- Work to be completed
Stop after the line that contains "pinky dip: (538, 287)". Until then, retype each line of the entries exactly from the first one, skipping pictures.

####################

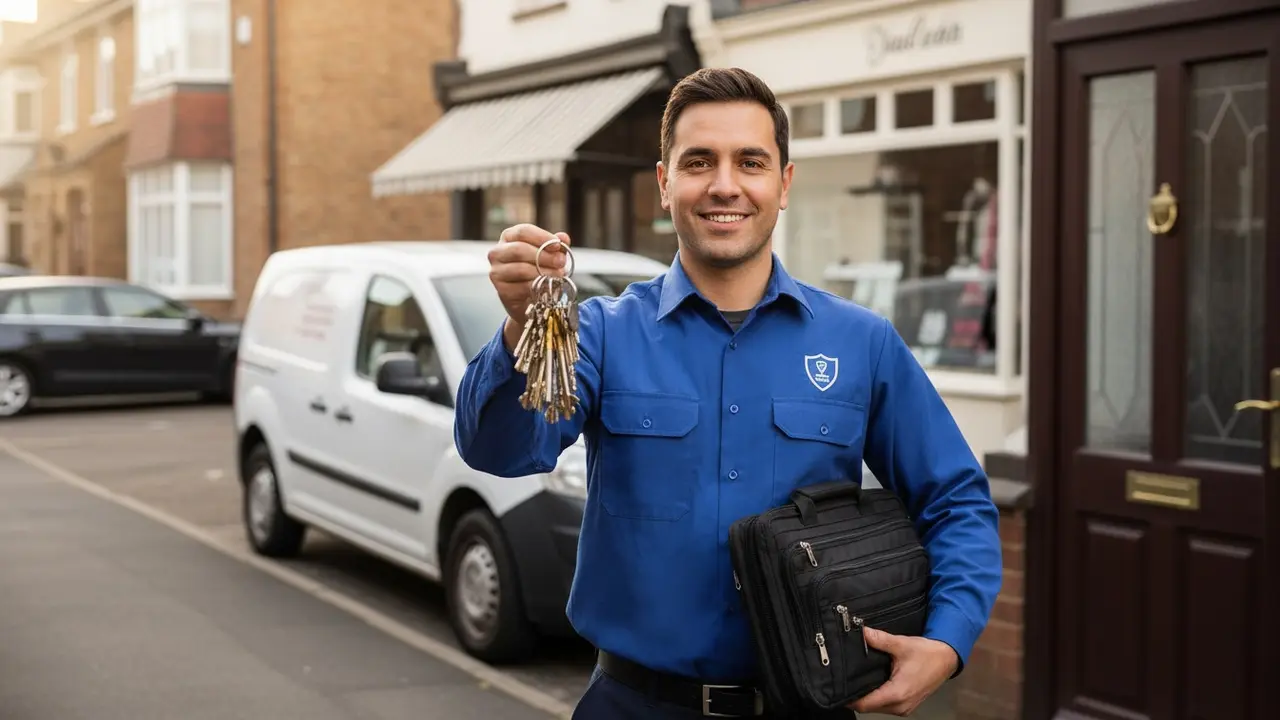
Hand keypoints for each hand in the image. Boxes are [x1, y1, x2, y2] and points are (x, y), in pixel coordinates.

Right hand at [487, 223, 570, 348]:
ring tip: (558, 275)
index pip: (523, 231)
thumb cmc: (537, 270)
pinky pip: (522, 287)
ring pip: (521, 269)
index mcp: (509, 237)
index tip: (557, 245)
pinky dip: (538, 287)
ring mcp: (497, 272)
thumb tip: (563, 237)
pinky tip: (547, 286)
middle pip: (520, 249)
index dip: (542, 237)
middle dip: (544, 256)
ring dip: (544, 272)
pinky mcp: (501, 290)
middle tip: (561, 262)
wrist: (529, 299)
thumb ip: (556, 246)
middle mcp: (498, 252)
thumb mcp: (549, 255)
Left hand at [848, 628, 957, 716]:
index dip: (849, 698)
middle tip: (842, 680)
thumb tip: (862, 632)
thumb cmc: (926, 654)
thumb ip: (879, 639)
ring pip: (877, 708)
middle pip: (868, 707)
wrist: (947, 659)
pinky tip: (871, 684)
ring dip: (867, 698)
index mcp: (897, 694)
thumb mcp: (901, 644)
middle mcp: (900, 706)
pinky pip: (886, 706)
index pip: (865, 704)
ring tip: (854, 680)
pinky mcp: (907, 705)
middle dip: (855, 696)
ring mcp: (904, 708)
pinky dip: (877, 698)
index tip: (837, 686)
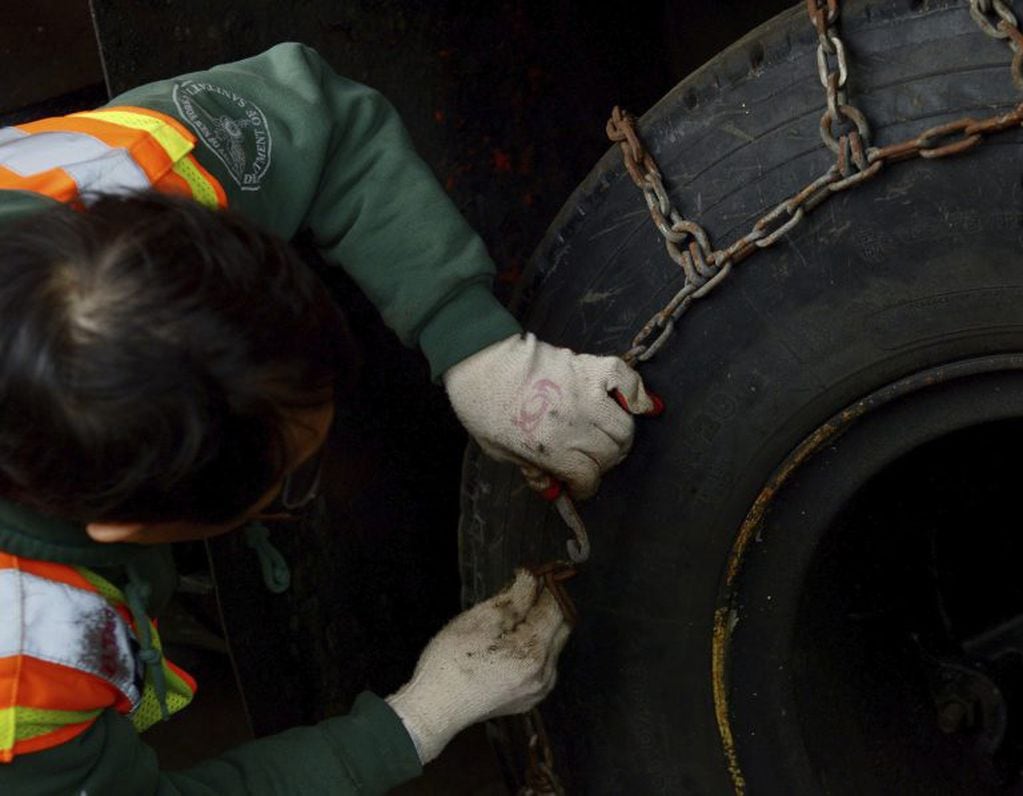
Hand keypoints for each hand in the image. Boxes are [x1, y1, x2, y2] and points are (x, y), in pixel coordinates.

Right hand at [385, 569, 570, 763]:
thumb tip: (533, 576)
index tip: (538, 571)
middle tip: (525, 590)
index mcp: (534, 651)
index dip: (549, 586)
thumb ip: (514, 597)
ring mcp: (539, 690)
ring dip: (540, 626)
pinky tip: (510, 642)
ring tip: (512, 616)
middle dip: (547, 605)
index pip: (556, 608)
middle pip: (561, 627)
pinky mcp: (529, 699)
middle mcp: (546, 673)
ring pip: (553, 646)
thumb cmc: (451, 660)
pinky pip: (543, 664)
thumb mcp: (480, 619)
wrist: (435, 710)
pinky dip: (534, 646)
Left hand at [443, 333, 660, 498]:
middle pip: (610, 454)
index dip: (584, 487)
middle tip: (589, 459)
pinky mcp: (590, 367)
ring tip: (607, 437)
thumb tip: (554, 488)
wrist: (481, 362)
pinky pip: (627, 380)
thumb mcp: (499, 451)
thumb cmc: (483, 408)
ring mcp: (586, 393)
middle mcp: (575, 424)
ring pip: (624, 426)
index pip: (588, 477)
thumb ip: (531, 470)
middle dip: (602, 463)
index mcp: (551, 448)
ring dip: (619, 437)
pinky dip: (636, 393)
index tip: (578, 485)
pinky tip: (636, 406)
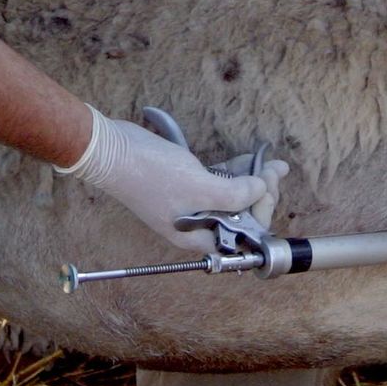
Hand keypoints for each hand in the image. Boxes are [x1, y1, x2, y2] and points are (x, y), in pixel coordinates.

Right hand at [60, 106, 278, 253]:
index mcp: (196, 235)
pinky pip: (217, 181)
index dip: (260, 212)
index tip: (270, 186)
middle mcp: (195, 223)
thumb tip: (261, 191)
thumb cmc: (151, 174)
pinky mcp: (185, 181)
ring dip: (254, 181)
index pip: (240, 235)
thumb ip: (234, 195)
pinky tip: (250, 159)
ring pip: (231, 197)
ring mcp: (189, 202)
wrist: (111, 149)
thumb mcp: (199, 187)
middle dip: (262, 195)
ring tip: (273, 164)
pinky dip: (235, 171)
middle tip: (275, 171)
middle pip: (239, 216)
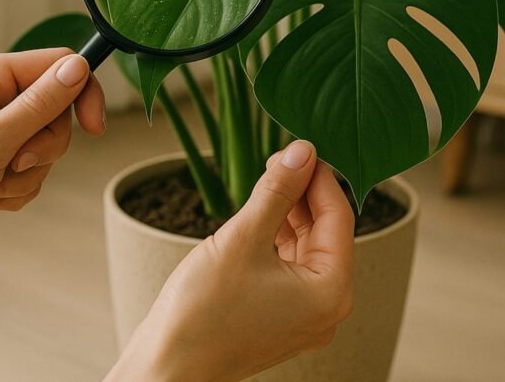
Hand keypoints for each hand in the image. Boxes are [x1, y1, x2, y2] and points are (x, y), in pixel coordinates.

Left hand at [0, 49, 103, 301]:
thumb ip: (41, 104)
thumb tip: (79, 67)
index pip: (60, 65)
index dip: (83, 94)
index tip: (95, 129)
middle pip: (59, 110)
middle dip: (44, 146)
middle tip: (14, 163)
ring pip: (48, 146)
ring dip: (28, 174)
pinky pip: (33, 171)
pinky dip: (17, 190)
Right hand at [108, 141, 354, 381]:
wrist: (166, 368)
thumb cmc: (203, 312)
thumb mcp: (243, 237)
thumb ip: (277, 191)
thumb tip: (302, 151)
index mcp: (330, 290)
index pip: (337, 215)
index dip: (318, 175)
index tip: (298, 144)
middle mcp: (325, 305)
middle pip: (325, 229)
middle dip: (303, 191)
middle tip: (277, 158)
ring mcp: (303, 313)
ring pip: (306, 244)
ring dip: (289, 210)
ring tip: (266, 178)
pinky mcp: (280, 313)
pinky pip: (288, 263)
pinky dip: (276, 234)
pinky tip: (258, 211)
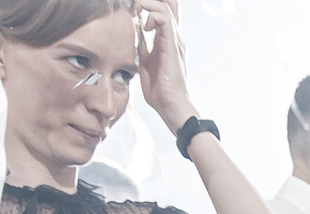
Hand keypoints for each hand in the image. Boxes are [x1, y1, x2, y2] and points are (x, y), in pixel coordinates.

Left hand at [136, 0, 196, 132]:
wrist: (171, 106)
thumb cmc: (160, 90)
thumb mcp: (145, 61)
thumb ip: (142, 46)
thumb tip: (134, 33)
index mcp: (168, 40)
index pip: (165, 10)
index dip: (152, 3)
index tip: (135, 7)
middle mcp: (174, 37)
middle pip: (170, 3)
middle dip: (153, 0)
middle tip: (137, 5)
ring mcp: (175, 40)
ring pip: (166, 6)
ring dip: (148, 3)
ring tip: (136, 9)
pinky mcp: (172, 45)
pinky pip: (164, 19)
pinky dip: (152, 15)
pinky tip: (144, 26)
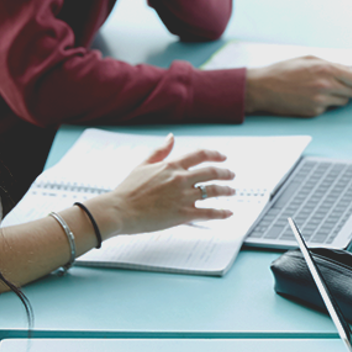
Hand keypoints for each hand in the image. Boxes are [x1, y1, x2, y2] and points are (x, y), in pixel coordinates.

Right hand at [92, 134, 235, 237]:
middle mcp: (180, 179)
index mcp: (171, 166)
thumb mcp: (142, 165)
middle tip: (232, 175)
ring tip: (232, 191)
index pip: (200, 155)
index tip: (223, 157)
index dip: (215, 154)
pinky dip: (221, 213)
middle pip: (211, 172)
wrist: (119, 210)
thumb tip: (171, 137)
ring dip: (226, 190)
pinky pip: (208, 212)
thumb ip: (159, 151)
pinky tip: (228, 213)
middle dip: (225, 173)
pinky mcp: (183, 214)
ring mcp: (183, 196)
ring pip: (213, 191)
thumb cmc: (127, 190)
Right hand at [244, 57, 351, 116]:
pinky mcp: (314, 112)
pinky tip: (315, 96)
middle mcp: (325, 86)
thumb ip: (333, 64)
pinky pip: (329, 108)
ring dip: (343, 96)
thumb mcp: (309, 60)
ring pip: (344, 102)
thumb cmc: (284, 71)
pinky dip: (327, 103)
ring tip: (330, 89)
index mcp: (325, 69)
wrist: (263, 88)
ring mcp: (320, 101)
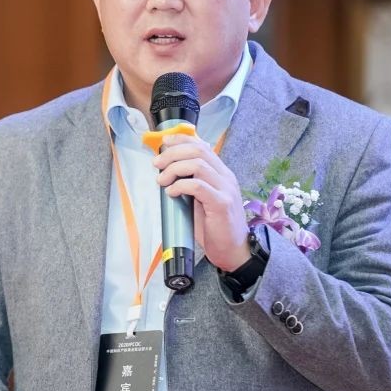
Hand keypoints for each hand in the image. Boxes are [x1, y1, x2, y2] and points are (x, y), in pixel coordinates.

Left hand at [153, 133, 251, 271]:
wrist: (233, 250)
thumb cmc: (214, 226)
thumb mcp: (201, 199)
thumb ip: (191, 183)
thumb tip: (168, 171)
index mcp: (221, 173)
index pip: (202, 145)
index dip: (181, 139)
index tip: (164, 142)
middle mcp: (226, 177)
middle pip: (198, 151)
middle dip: (173, 153)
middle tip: (157, 164)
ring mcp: (226, 189)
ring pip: (198, 165)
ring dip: (174, 169)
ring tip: (162, 180)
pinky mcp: (221, 204)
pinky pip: (198, 186)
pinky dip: (181, 186)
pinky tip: (172, 192)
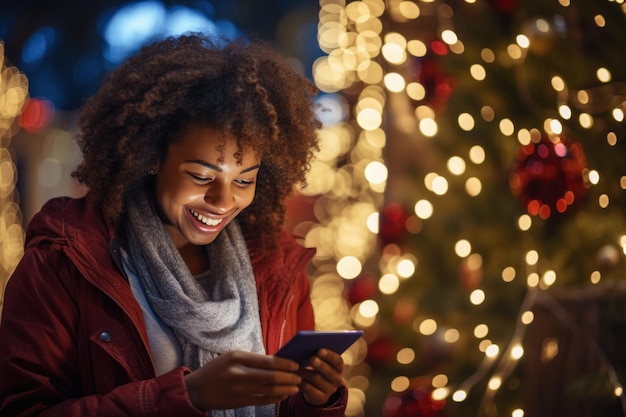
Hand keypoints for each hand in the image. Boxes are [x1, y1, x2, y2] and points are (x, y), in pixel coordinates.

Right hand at [184, 351, 300, 410]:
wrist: (196, 389)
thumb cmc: (217, 370)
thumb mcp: (232, 357)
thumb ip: (252, 359)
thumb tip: (278, 361)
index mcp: (238, 358)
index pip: (268, 361)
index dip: (285, 364)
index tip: (295, 365)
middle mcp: (238, 373)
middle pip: (271, 377)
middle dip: (289, 378)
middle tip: (299, 377)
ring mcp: (238, 390)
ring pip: (269, 390)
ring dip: (285, 390)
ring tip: (294, 388)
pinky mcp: (238, 402)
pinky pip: (262, 401)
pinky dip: (275, 398)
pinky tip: (282, 396)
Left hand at [298, 349, 344, 405]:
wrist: (317, 391)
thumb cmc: (318, 371)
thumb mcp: (321, 363)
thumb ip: (318, 355)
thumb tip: (306, 345)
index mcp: (338, 367)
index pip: (337, 361)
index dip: (329, 355)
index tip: (319, 350)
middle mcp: (337, 379)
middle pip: (329, 371)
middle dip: (320, 364)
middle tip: (311, 358)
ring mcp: (329, 390)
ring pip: (317, 379)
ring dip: (306, 371)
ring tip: (297, 367)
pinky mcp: (320, 397)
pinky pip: (309, 388)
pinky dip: (301, 382)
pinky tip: (295, 377)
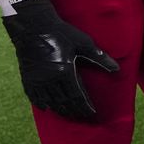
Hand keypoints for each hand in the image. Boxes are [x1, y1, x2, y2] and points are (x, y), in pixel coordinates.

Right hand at [5, 2, 118, 120]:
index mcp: (64, 71)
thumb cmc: (62, 33)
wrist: (33, 26)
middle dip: (75, 111)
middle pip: (64, 102)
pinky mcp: (27, 77)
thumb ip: (99, 57)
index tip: (92, 114)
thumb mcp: (84, 43)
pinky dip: (42, 104)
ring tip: (70, 115)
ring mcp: (36, 79)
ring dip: (60, 110)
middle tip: (83, 118)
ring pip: (49, 101)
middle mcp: (49, 79)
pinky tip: (48, 108)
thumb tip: (117, 69)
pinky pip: (33, 96)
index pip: (77, 96)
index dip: (85, 107)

####################

- Exercise response
Hand keypoints for each hand in the image. Boxes are [x1, y1, x2, y2] and points are (x, y), in pixel coordinates.

Right hand at [487, 223, 570, 348]:
ring tip: (558, 275)
index pip: (523, 231)
thumb cmc: (537, 270)
pinky pip: (522, 287)
ring pip: (521, 269)
index mcp: (509, 237)
index tip: (557, 245)
pinky dip: (538, 287)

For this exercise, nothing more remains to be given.